SEOUL, Korea ¶ Nov 14, 2011 (Whowired) As shockingly shown in "Taste The Waste" -- a scandalous documentary highlighting the effect of wasting food on the planet -- food waste or food loss is a huge headache on the planet. In case of the US, it generates more than 34 million tons of food waste each year (as of 2009) -- responsible for more than 14 percent of the total municipal solid waste stream.
Korea is also comparable to such staggering amount of wasted food; The country generates over 5.1 million tons of food waste -- equivalent of 15trillion Won (US$ 13.3bn) --annually. And to head off an increasing amount of food waste, Korea has been introducing effective policies one after another; the separate garbage collection and the volume-rate garbage disposal system are good examples.
* Click for watching "Taste the Waste" (trailer)
Now, Korea is trying to take a step forward to cut down on the wasted food tapping one of the most commercialized technologies in our daily life: Radio-frequency identification (RFID). Following Yeongdeungpo-gu in Seoul’s first trial, Yangju City Government in Gyeonggi Province is also to introduce the RFID-based volume-rate garbage disposal system -- that is, the more you generate food waste, the more you pay for the public tax. Currently, Korea implements the volume-rate garbage disposal system but imposes "uniformed" rate (1,900 Won) regardless of amounts of food waste.

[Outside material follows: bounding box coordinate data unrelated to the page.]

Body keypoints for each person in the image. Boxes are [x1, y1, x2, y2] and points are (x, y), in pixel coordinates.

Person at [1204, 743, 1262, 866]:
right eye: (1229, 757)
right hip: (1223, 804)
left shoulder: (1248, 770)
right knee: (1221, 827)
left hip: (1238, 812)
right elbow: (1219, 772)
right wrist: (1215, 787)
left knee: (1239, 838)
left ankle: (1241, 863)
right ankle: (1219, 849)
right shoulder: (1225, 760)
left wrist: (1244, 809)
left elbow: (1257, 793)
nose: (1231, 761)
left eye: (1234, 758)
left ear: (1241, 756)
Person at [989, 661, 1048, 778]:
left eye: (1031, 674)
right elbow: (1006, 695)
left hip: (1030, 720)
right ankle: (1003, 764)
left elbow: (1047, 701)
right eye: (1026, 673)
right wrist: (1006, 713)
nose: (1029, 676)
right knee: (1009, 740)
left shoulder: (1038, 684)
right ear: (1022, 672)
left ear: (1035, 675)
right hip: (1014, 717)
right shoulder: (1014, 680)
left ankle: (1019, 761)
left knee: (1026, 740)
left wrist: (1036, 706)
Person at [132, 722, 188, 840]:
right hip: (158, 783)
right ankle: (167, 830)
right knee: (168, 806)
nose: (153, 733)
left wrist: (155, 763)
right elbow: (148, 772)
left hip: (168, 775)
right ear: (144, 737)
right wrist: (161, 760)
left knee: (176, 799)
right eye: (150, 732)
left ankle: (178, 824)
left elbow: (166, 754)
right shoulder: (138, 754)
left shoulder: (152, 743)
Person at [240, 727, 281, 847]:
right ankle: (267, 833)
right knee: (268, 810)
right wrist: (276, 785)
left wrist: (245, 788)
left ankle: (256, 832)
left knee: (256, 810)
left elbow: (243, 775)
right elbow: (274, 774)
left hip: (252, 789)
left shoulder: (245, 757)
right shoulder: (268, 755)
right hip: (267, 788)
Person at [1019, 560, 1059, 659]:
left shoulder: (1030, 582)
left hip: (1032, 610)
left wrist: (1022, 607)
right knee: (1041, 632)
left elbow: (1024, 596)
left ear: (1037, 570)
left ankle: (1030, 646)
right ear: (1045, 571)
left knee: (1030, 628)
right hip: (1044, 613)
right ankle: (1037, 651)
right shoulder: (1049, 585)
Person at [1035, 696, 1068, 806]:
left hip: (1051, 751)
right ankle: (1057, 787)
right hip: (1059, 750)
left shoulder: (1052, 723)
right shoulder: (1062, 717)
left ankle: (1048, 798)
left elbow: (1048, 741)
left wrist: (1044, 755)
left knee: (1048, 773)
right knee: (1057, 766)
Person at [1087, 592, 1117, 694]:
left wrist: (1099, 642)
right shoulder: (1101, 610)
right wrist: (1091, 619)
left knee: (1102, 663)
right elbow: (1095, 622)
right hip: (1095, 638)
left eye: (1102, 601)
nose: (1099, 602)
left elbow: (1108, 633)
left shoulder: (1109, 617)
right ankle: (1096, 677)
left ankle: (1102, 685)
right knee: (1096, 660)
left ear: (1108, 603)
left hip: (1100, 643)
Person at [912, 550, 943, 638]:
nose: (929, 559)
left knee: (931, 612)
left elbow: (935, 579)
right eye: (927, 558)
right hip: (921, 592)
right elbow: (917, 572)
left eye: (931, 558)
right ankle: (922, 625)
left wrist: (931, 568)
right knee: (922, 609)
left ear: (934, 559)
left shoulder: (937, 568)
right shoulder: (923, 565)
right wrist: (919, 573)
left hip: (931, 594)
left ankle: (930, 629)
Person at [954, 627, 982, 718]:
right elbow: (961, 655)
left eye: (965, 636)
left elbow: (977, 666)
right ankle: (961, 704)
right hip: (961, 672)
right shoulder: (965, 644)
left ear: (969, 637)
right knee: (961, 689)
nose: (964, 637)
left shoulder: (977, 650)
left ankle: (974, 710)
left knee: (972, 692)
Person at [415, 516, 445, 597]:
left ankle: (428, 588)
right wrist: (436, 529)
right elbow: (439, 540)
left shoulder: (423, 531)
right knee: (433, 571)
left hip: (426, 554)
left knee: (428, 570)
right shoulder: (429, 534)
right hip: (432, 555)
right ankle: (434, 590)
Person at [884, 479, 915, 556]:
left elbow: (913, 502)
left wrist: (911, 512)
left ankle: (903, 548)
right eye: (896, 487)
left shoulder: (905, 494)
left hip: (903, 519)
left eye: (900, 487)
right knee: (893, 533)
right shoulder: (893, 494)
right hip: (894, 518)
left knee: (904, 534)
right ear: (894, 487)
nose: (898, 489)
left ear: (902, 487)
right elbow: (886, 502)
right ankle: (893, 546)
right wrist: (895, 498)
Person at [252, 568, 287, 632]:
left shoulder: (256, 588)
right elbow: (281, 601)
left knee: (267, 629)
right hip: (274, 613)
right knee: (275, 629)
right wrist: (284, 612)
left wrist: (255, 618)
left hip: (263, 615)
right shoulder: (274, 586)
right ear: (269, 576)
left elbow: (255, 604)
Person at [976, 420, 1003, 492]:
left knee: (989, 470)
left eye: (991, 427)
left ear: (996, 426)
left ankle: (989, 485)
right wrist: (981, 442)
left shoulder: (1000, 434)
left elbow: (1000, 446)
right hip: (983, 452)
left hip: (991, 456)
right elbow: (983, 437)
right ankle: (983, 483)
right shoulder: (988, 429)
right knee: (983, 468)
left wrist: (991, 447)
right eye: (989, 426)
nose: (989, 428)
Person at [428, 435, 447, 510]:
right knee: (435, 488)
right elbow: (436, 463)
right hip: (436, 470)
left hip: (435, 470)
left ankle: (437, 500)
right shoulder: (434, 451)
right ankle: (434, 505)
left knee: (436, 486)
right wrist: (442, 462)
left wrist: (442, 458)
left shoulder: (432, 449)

The new system automatically can measure and manage "individual" amounts of food waste according to the food waste generator, thanks to RFID's data transfer and tracking capability. This move is widely welcomed as a good way to reduce food waste that is "recklessly" generated while addressing one of the most common complaints from the citizens: "it is "unfair" to pay the "unified" tax regardless of the amount of food waste, after all."